— LIST OF TASKS —
**A.** Reproduce word for word the passage of the forum exchange starting with "But I shouldn't have taken your" and going on through "in the face.".
**B.** Decide whether each statement below agrees with the forum exchange. Answer yes or no for each, and quote the words of the forum exchange that settle it.
(i) One writer says the post is being deleted.
(ii) The forum exchange says the Nazis gained power in part because the Germans had an authoritarian culture.
(iii) One writer is more concerned about gun control than about regulating science.
**C.** Answer these questions using the forum exchange:
(i) On what does the meaning of "Eugenics" depend, according to the forum exchange?
(ii) Around sensitive subjects, like someone of what age does one writer say they still act?
(iii) What does one writer call their biggest fear?

=== EXERCISE TEXT ===

So for that reason I'm not deleting the post; I won't take back what I said.
But I shouldn't have taken your words as a personal attack - you and I have different viewpoints and you have the right to defend yours. And I didn't divorce myself enough from my feelings when replying because I was angry with you at what I percieved as a slap in the face.
The fact is that both of us have family members who went through hell during that time period and both of us gleaned something from them. You're more open-minded than I am. I'm more cautious.
I'm sorry that I ranted, rather than presenting my response more logically - I still mean what I said, but I shouldn't have taken my spleen out on you in the process of saying it.
But I do want you to know that I wasn't attempting to offend you - I really DO believe that lurking in the background are some sick, horrible people who will kill others without twitching an eyebrow, and that they're going to use whatever cover they can get to keep normals from stopping them, and that means using respectable people and their ideas as a cover. That wasn't a lob against you. And I wasn't trying to make you feel like I was comparing you to the Nazis; I didn't realize you'd take it that way. So I'm sorry for that, and I'm sorry for not having a cool head when I wrote the above post.
Tabs -- it looks like we both have family connections to victims of Nazism, and we both have a tendency to shoot our mouths off. I won't take it personally if you won't.
I don't have time to reply at length now, let me just make a few points.
You seem to think that the Nazis exemplified freedom because THEY could do as they choose. This is a very strange interpretation of freedom. Yes, they had no constraints of law or decency. But nobody else in the country was free. Who thinks of Nazi Germany as a land of unfettered freedom?
Yes there will always be evil people around. It's an open question as to how best to stop them from gaining power. The Nazis were able to gain power in part because the Germans had an authoritarian culture that did not have respect for individual freedom.
The abortion issue is about who gets to make decisions about reproduction -- the individual or the state. "Eugenics" means two very different things depending on whether it is the state imposing its will on people or people making choices for themselves.
mtraven:
"Tabs -- it looks like we both have family connections to victims of Nazism, and we both have a tendency to shoot our mouths off. I won't take it personally if you won't."
I won't. You'd think by now I'd stop acting like a fifteen-year-old when I get around sensitive subjects.
"You seem to think that the Nazis exemplified freedom because THEY could do as they choose. This is a very strange interpretation of freedom."
Freedom of the few is my biggest fear. The whole, "Some animals are more equal than others" thing scares me - you let one group have unlimited freedom to do what they want and others be forced to endure. That's why I'm more concerned about regulating science than I am about, say, gun control or tobacco use.
"Yes there will always be evil people around. It's an open question as to how best to stop them from gaining power. The Nazis were able to gain power in part because the Germans had an authoritarian culture that did not have respect for individual freedom."
I know. What I'm concerned about is when someone stops being an "individual." If a segment of the population is determiend to be sub-human, then they can be treated any way. I'm all for saying everybody's an individual and letting them have the freedom to life and no pain. I don't think it's anymore fair that someone who is considered PVS be dehydrated than it is that shootists like myself be deprived of our guns, or forced to register them.
I feel like Vern to your RJ - "I'm naturally tentative."

=== DATASET CONTENT ===

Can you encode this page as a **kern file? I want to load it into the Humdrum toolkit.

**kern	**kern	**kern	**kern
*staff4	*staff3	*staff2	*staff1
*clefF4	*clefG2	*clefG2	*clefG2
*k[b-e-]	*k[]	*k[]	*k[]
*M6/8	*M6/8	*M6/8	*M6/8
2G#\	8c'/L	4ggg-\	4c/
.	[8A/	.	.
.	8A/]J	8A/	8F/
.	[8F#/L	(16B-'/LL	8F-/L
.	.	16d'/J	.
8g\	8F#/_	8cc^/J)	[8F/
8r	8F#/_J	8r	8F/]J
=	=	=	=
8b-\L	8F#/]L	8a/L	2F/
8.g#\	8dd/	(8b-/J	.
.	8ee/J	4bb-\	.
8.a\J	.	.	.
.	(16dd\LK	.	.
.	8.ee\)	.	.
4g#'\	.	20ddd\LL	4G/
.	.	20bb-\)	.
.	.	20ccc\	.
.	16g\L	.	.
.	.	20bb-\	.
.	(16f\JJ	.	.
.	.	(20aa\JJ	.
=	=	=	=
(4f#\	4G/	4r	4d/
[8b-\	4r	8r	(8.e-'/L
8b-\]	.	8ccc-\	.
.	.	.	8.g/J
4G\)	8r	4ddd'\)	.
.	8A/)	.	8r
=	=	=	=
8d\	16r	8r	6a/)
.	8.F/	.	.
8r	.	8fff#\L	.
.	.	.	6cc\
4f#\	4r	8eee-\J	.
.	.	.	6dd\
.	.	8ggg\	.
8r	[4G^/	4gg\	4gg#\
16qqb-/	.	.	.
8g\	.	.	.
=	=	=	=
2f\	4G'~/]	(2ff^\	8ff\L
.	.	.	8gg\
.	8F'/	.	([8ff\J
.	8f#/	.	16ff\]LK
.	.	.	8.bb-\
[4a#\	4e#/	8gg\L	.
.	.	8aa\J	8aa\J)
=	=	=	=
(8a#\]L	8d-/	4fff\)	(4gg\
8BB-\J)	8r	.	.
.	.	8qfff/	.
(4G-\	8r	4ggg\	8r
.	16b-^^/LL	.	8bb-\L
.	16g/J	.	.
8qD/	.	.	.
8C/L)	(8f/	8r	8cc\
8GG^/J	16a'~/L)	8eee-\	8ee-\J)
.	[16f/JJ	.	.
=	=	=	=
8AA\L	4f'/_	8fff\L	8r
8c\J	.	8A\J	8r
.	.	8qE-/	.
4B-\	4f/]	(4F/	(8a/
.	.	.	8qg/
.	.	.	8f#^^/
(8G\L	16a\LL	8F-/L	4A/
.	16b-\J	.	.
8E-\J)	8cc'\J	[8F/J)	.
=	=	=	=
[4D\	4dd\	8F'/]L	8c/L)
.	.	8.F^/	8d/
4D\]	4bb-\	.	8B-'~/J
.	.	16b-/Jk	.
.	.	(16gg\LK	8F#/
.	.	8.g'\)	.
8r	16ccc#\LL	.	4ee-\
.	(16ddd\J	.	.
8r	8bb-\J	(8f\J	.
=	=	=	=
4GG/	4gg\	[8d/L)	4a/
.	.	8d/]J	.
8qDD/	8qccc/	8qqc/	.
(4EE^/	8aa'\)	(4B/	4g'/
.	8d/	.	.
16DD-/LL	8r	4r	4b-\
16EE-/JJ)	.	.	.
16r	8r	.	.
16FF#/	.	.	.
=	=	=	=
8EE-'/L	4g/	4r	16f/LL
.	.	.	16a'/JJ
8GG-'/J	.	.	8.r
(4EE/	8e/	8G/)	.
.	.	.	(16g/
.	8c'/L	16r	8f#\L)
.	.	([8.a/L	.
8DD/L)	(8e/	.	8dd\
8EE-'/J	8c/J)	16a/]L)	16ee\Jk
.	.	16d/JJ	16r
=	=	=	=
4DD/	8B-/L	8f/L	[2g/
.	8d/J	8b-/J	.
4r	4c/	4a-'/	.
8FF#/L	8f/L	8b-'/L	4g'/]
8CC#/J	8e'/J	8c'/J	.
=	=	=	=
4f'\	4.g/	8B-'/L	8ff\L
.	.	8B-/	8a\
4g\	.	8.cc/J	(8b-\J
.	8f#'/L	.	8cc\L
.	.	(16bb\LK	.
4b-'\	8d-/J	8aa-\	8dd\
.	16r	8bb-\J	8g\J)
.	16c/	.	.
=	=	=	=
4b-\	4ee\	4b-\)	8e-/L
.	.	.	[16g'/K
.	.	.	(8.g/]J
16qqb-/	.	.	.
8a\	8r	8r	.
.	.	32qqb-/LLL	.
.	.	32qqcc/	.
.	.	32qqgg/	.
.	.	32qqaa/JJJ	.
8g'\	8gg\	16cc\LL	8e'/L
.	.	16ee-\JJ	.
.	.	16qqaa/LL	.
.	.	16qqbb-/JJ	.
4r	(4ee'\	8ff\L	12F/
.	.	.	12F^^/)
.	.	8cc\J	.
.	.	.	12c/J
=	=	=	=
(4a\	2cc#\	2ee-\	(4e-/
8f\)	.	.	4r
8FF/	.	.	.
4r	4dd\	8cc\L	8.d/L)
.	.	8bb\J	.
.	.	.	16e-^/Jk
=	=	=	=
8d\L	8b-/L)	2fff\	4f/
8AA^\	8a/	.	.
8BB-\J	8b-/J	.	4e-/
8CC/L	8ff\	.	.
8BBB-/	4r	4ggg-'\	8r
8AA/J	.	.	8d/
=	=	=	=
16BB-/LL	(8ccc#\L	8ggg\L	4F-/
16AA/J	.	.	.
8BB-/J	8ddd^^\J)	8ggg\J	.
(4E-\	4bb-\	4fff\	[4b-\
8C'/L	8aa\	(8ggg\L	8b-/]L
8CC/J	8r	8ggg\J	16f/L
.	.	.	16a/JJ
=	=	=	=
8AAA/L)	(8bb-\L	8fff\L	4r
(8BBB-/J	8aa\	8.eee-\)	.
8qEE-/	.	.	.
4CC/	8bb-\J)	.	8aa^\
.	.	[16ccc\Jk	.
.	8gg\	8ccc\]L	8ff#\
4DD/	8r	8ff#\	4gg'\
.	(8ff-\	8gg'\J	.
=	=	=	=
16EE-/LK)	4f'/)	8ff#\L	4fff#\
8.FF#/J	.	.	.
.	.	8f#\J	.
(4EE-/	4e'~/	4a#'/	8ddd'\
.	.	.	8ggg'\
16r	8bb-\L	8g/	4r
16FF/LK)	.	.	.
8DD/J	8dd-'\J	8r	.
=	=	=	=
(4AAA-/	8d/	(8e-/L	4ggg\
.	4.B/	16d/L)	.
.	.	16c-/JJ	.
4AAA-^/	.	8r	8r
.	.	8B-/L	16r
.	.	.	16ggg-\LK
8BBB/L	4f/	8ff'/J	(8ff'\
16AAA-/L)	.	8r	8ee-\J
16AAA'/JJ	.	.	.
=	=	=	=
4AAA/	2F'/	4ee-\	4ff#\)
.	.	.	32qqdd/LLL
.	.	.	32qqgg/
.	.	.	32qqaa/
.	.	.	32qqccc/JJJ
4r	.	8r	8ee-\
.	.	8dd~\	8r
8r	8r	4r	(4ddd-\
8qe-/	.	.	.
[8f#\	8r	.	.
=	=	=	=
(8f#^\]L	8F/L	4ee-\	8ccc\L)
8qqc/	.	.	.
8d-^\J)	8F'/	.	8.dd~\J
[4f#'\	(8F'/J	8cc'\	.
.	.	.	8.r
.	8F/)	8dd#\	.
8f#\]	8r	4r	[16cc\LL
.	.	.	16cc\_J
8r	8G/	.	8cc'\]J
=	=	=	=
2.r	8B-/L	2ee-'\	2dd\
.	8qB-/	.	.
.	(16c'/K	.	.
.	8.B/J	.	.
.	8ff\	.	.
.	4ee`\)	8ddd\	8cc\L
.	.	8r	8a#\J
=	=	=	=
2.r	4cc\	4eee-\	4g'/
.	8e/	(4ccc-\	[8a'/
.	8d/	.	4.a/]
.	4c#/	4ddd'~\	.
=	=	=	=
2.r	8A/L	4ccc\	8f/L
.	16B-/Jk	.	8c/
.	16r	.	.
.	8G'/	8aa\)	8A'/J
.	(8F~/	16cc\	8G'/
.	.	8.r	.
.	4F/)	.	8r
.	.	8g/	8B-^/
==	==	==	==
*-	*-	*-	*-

===

— ACTIVITY ANSWERS —
**A.**
But I shouldn't have taken your words as a personal attack - you and I have different viewpoints and you have the right to defend yours. And I didn't divorce myself enough from my feelings when replying because I was angry with you at what I percieved as a slap in the face.

**B.**
(i) No: "I'm not deleting the post; I won't take back what I said."
(ii) Yes: "The Nazis were able to gain power in part because the Germans had an authoritarian culture that did not have respect for individual freedom."
(iii) No: "That's why I'm more concerned about regulating science than I am about, say, gun control or tobacco use."

**C.**
(i) It depends on whether the state is imposing its will on people or people are making choices for themselves.
(ii) Like a fifteen-year-old.
(iii) Freedom of the few.